§ Выбранный отрывок
Появление «Натана Мудрого» непонятно также вне контекста страстной борьбы Лессинга с антисемитизмом – одной из страшнейших форм ксенофобии. Великий сын Германии, он с болью переживал то, как прочно укоренилась иррациональная ненависть к евреям в его Отечестве. Еврейская тема появляется у Лессинга уже в самых ранних его вещах. Так, в комедии «Евреи» (1749) создан первый в немецкой литературе положительный образ еврея. Эта пьеса была очень смелой для своего времени: Лессинг протестовал против предвзятого отношения к людям только из-за их национальности, против искажения христианских истин, против зоологического антисемитизма, абсолютно противопоказанного христианству. Некий немецкий барон и его дочь спасены от разбойников неизвестным путешественником. Барон очарован храбростью, великодушием, благородством своего спасителя, а дочь влюбилась в него. Все могло бы закончиться свадьбой, но вдруг выясняется, к вящему ужасу барона-антисемита, что их спаситель – еврей. И барон восклицает: «О, как достойны были бы уважения евреи, если бы все они походили на вас!» Это типичная фраза, выдающая антисемита: он готов признать, что судьба столкнула его с хорошим евреем, но это, конечно же, исключение… На тираду барона путешественник иронически отвечает: «И как достойны были бы любви христиане, если б все они обладали вашими качествами». В подтексте комедии звучит горький вопрос: почему слишком многие христиане не следуют великой заповеди любви к человеку, провозглашаемой ими на словах, почему столь часто в пренебрежении оказывается сказанное апостолом Павлом: «Нет ни эллина, ни иудея…»?

§ Исходные строки
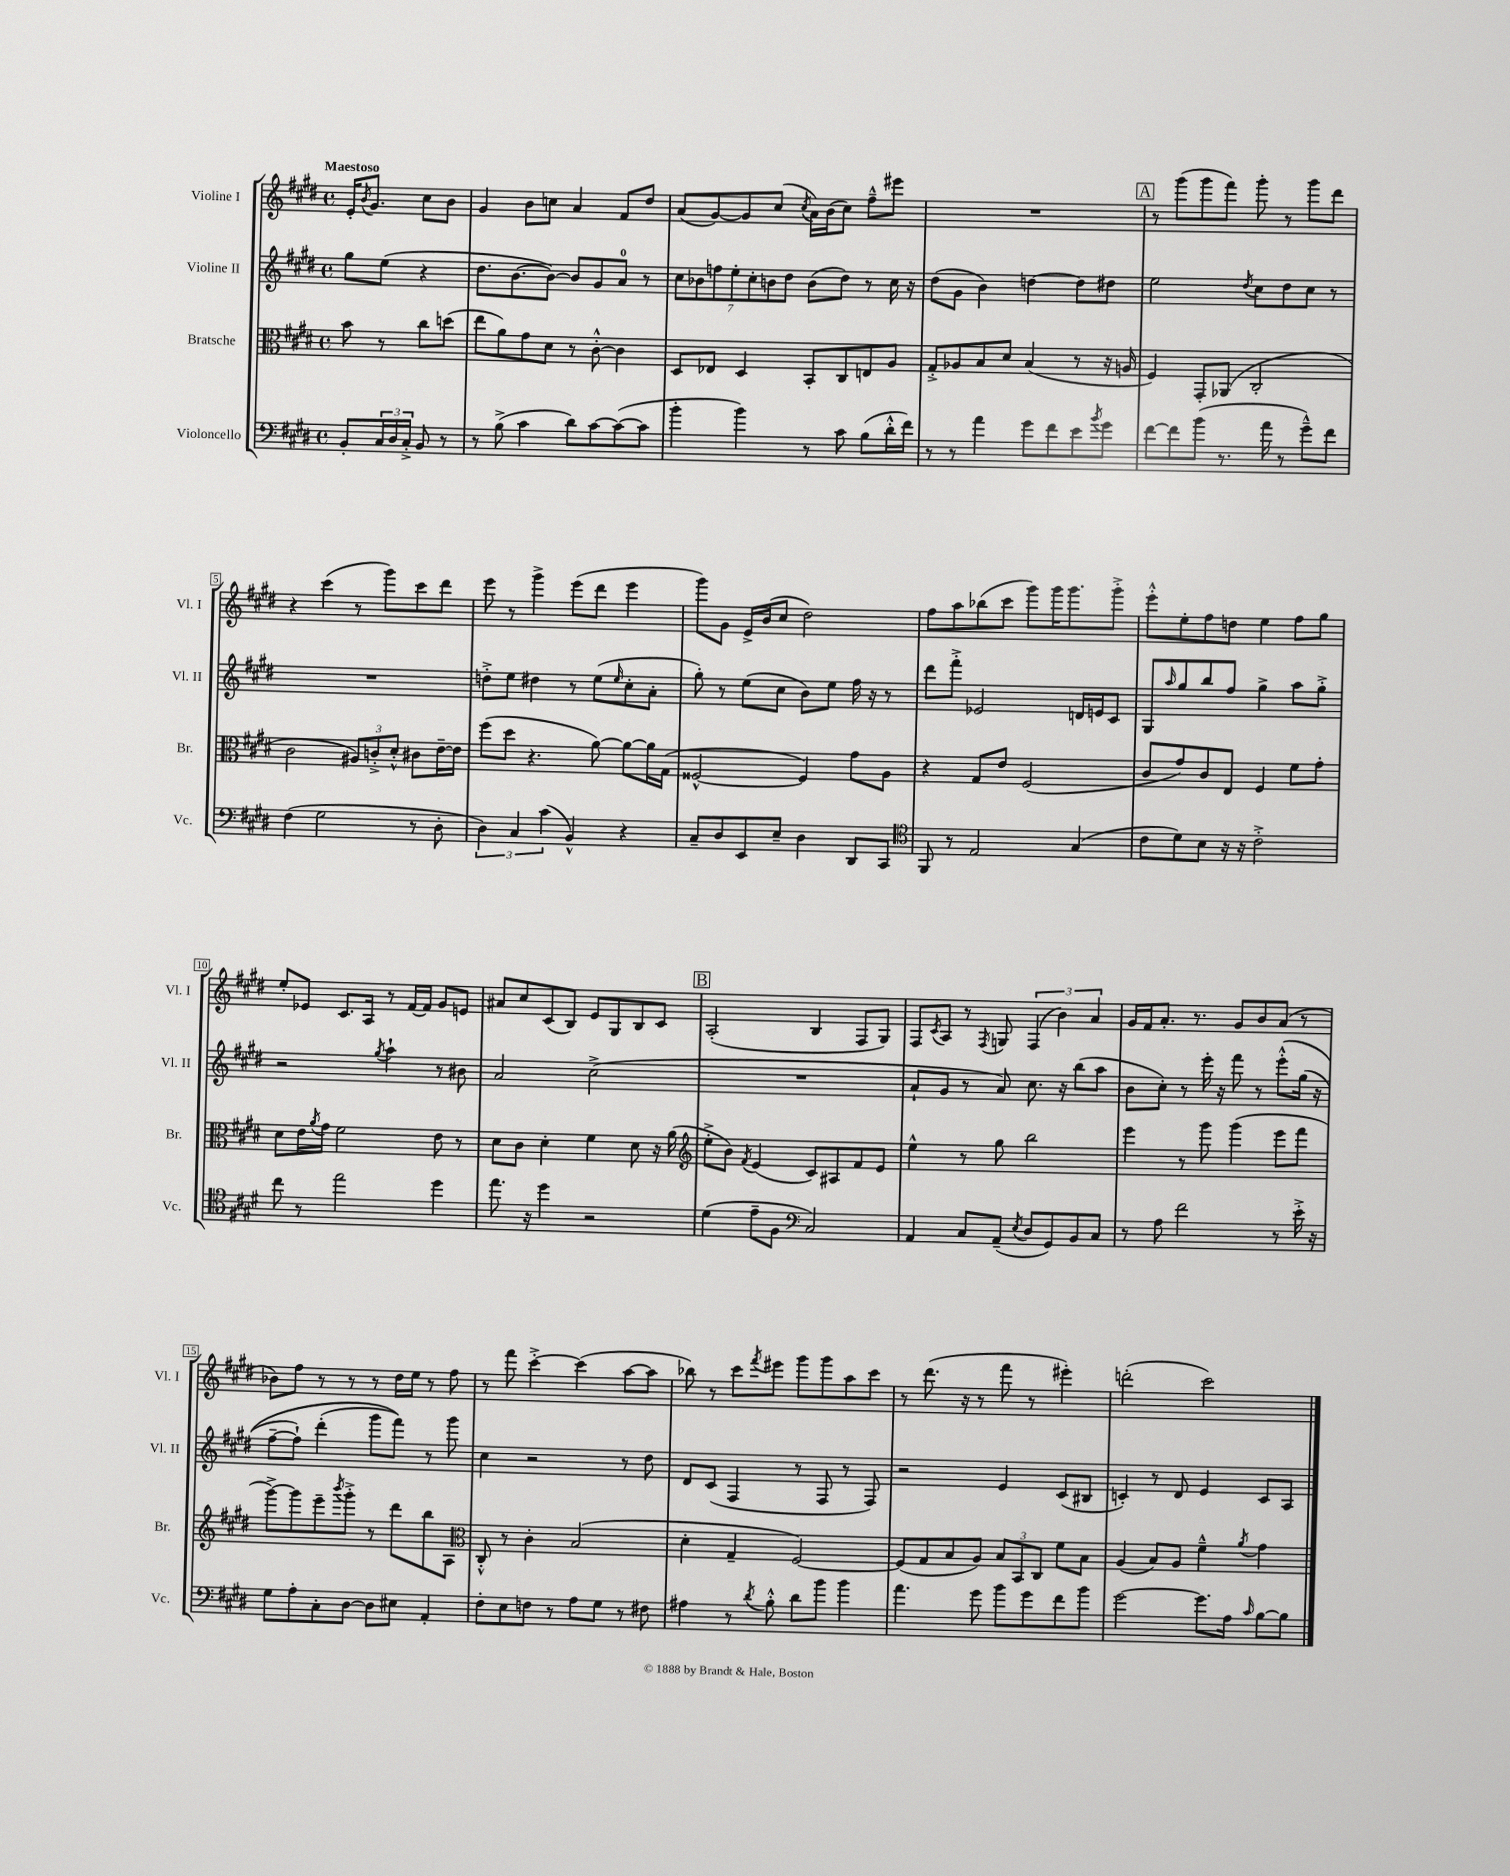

**kern	**kern	**kern	**kern
*staff4	*staff3	*staff2	*staff1
*clefF4	*clefC3	*clefG2	*clefG2
*k[f#c#g#d#]	*k[f#c#g#d#]	*k[f#c#g#d#]	*k[f#c#g#d#]
*M4/4	*M4/4	*M4/4	*M4/4
*met(c)	*met(c)	*met(c)	*met(c)
8BB'	8b	8gg#	16e'
.	.	.	8qb
.	.	.	8.g#
24C#	8r	(8ee	.
24D#	.	.	.
24C#'^	.	.	.
8BB	8cc#	4r	8cc#
8r	(8dd	.	8b
=	=	=	=
8r	8ee	8.dd#	4g#
(8B^	8a)	.	.
.	.	[8.b	.
4c#	8g#	.	8b
.	8d#	8b_)	8cc
8d#)	8r	8b]	4a
[8c#	[8c#'^^	8g#	.
(8c#_	4c#]	8a	8f#
8c#]	.	8r	8dd#
=	=	=	=
4b'	8D#	14cc#	(8a
.	.	14b-	.
.	8E-	.	[8g#)
.	.	14ff	.
.	.	14ee'	.
4b)	4D#	.	8g#]
.	.	14cc#'	.
.	.	14b	.
.	.	.	(8cc#
.	.	14dd#	.
.	.	.	8qcc#
8r	8BB'	(8b	16a)
.	.	.	(16b
8c#	8C#	8dd#)	8cc#)
(8B	8E	8r	8ff#~^^
16d#'^^	8A	16cc#	8eee#
16f#)	.	16r	.
=	=	=	=
8r	8G#'^	(8dd#	1r
8r	8A-	8g#	.
4a	8B	4b)	.
.	8d#	.	.
8g#	(4B	[4dd	.
8f#	.	.	.
8e	8r	8dd]	.
8qb	.	.	.
8g#	16r	8dd#	.
.	16A	.	.
=	=	=	=
[8f#	4F#)	2ee	8r
8f#]	.	.	(8ggg#
(8b	8GG#'	.	8ggg#
8.r	(8AA-	.	8fff#)
.	.	8qdd#	.
.	2C#'	8cc#	8ggg#'
16a	.	.	.
8r	.	8dd#	8r
8g#~^^)	.	8cc#	8ggg#
8f#	.	8r	8ddd#
=	=	=	=
(4F#	2c#	1r	4r
2G#	.	.	(4ccc#
.	12A#)	.	8r
.	12c'^	.	.
.	.	.	8ggg#)
.	12d#'^^	.	.
8r	8c#	.	8ccc#
8D#'	[16e~	.	8ddd#
.	16e]	.	.
=	=	=	=
6D#)	(8ff#	8dd'^	8eee
.	8dd#	8ee	8r
6C#	.	.	.
.	4.r	4dd#	4ggg#^
(6c#	.	.	.
4BB^^)	.	8r	(8eee
.	[8a)	(8ee	8ddd#
.	.	16qqee	.
4r	8a_	8cc#'	4eee
.	16a]	8a'	.
.	(16G#	.	.
=	=	=	=
8C#~	[2F##^^	8gg#')	8ggg#)
8D#	.	8r	8g#
8EE	.	(8ee	16e^
.	.	.	(16b
8E~	.	8cc#	8cc#
4D#	4F##])	8b)	2dd#)
.	.	8ee	.
8DD#	8g#	16ff#	.
.	.	16r	.
8CC#	8A	8r	.
=	=	=	=
*clefC4	*	*	*
8FF#	4r	8ddd#	8ff#
8r	.	8fff#'^	8aa
2E	8G#	2e-	(8bb-
.	8e	.	8ccc#
.	(2F#	.	8ggg#)
.	.	.	16ggg#
.	.	.	8.ggg#
(4G#	.	16d	.
.	.	16e	.
.	.	8c#	8ggg#'^
=	=	=	=
8c#	8c#	8G#	8eee'^^
.	.	16qqaa	.
8d#)	8g#)	8gg#	8ee'
8B	8c#	8bb	8ff#
16r	8E	8ff#	8dd
16r	.	.	.
2c#'^	4F#	4gg#^	4ee
.	8f#	8aa	8ff#
.	8g#'	8gg#'^	8gg#
=	=	=	=
8cc#	8d#	2r	8ee'
8r	16e	.	8e-
.	8qa	.	.
.	16g#	.	.
2ee	2f#	.	8.c#
.	.	.	16A
.	.	8qgg#	.
.	.	4aa`	8r
.	.	.	[16f#
.	.	.	16f#]
4dd#	8e	8r	8g#
.	8r	8b#	8e
=	=	=	=
8.ee	8d#	2a	8a#
.	8c#	.	8cc#
16r	.	.	.
4dd#	4d#'	.	(8c#
.	.	.	8B)
2r	4f#	(2cc#^	8e
.	.	.	8G#
.	8d#	.	8B
.	16r	.	8c#
.	(16a	.	.
=	=	=	=
*	*clefG2	*	*
(4d#	8ee'^	1r	(2A'
.	8b)	.	.
.	8qf#	.	.
8e~	(4e	.	.
8F#	.	.	.
*clefF4	*	*	*
2C#)	8c#)	.	4B
.	8A#	.	.
.	8f#	.	8F#
.	8e	.	8G#)
=	=	=	=
4AA	4ee^^	8a`	8F#
.	.	.	8qc#
.	.	8g#	8A
8C#	8r	8r	8r
.	.	.	8qF#
(8AA~	8gg#	8a)	8G
8qE	.	.	.
8D#	2bb	8.cc#	(6F#
8GG#)	.	.	.
.	.	.	6b)
.	.	16r	.
8BB	.	(8bb	.
.	.	.	6a
8C#	.	8aa	.
=	=	=	=
8r	4eee	8b	16g#
.	.	.	16f#
8A	.	8cc#')	8.a'
2f#	8r	8r	.
.	.	.	8.r
.	8ggg#	16eee'	.
.	.	16r	.
.	(4ggg#	8fff#	8g#
.	.	8r	8b
8r	8eee	&(8eee'^^	(8a
16e'^	8fff#	(16gg#	8r
16r	.	16r	.
=	=	=	=
8G#	[8ggg#^)	[8ff#~	8b-)
8A'	8ggg#]	8ff#`])	8ff#
8C#'	8eee~	(4ddd#'	8r
.	8qbbb	.	.
[8D#	8ggg#'^	.	8r
8D#]	8r	8ggg#	8r
8E#	8ddd#	8fff#)&)	16dd#
.	.	.	16ee
4AA'	8bb	8r	8r
.	8A	8ggg#	8ff#
=	=	=	=
*	*clefC3	*	*
8F#'	8C#'^^	4cc#	8r
8E	8r	.	8fff#
8F	4c#'	2r	[4ccc#'^
8r	.	.	.
8A	(2B	.	(4ccc#]
8G#	.	.	.
8r	.	8r	[8aa
8F#	.	8dd#	8aa]
=	=	=	=
4A#	4d#'	8d#	8bb-)
.	.	(8c#	8r
8r	4G#~	4F#	8ccc#
8qd#	.	.	8qfff#
8B'^^	.	.	8eee#
8d#	[2F#)	8r	8ggg#
8b	.	8F#	8ggg#
4b	.	8r	8aa
.	.	8F#)	8ccc#
=	=	=	=
4.a	(8F#]	2r	8r
.	8G#	.	(8.ddd#
.	8B	.	.
.	.	.	16r
8g#	8A)	.	8r
8b	12B	4e	8fff#
.	12BB	.	.
8g#	.	.	8r
.	12C#	.	.
8f#	8f#	(8c#	4eee#')
8b	8B	8B#	.
=	=	=	=
[2g#	(4A	4c')	(2ddd'
.	8B)	8r	.
.	8A	8d#	.
8.g#]	4f#~^^	4e	2ccc#)
16A	.	.	.
16qqc#	8qa	.	.
[8B	4g#	8c	.
8B]	.	8A	.
==	==	==	==
*-	*-	*-	*-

§ Список заданий
[1] Ответьте на вопросы по отрывку о Лессинге. Каждый ответ пометьте той же буквой и пишите с новой строки.
(a) В каком году написана комедия «Евреи»?
(b) Кто спас барона и его дочь от разбойников?
(c) Кому в отрывке приписаны слова «Нет ни эллина, ни иудея…»?
[2] Продолжите отрывок о Лессинге и его борьбе с антисемитизмом, начиная сразу после последнего предложения.

§ Ответы к заданиям
[1]
(a) В 1749 году.
(b) Неизвестный путешественник.
(c) Апостолу Павлу.

[2]
Новую подпитку еврейская тема и борьба против антисемитизма, юдофобии, религиозного фанатизма получают у Лессинга после его знакомства с Мозесом Мендельсоном, ставшим прообразом Натана Мудрого – и именно кроткой мудростью, человечностью, истинной толерантностью. В защиту евреев Лессинг высказывается также в философском диалоге «Эрнст и Фальк. Беседы для масонов» (1778–1780). Лессинг, как и многие выдающиеся немецкие просветители (Виланд, Гер дер, Гёте и др.), был членом масонской ложи (стал им еще в бытность проповедником в Риге). В своем диалоге он говорит о противоречиях, раздирающих современный мир, – социальных, политических, национальных. И выход из этих противоречий для «благородных и гуманных людей», которые «во все времена заботились об устранении и смягчении неудобств, порождаемых устройством всех гражданских обществ», Лессинг видит – типично просветительский ход мысли – в воспитании благородной и гуманной личности. Такова, по его мнению, задача идеального масонства, объединяющего лучших людей, независимо от религиозных, национальных и социальных различий.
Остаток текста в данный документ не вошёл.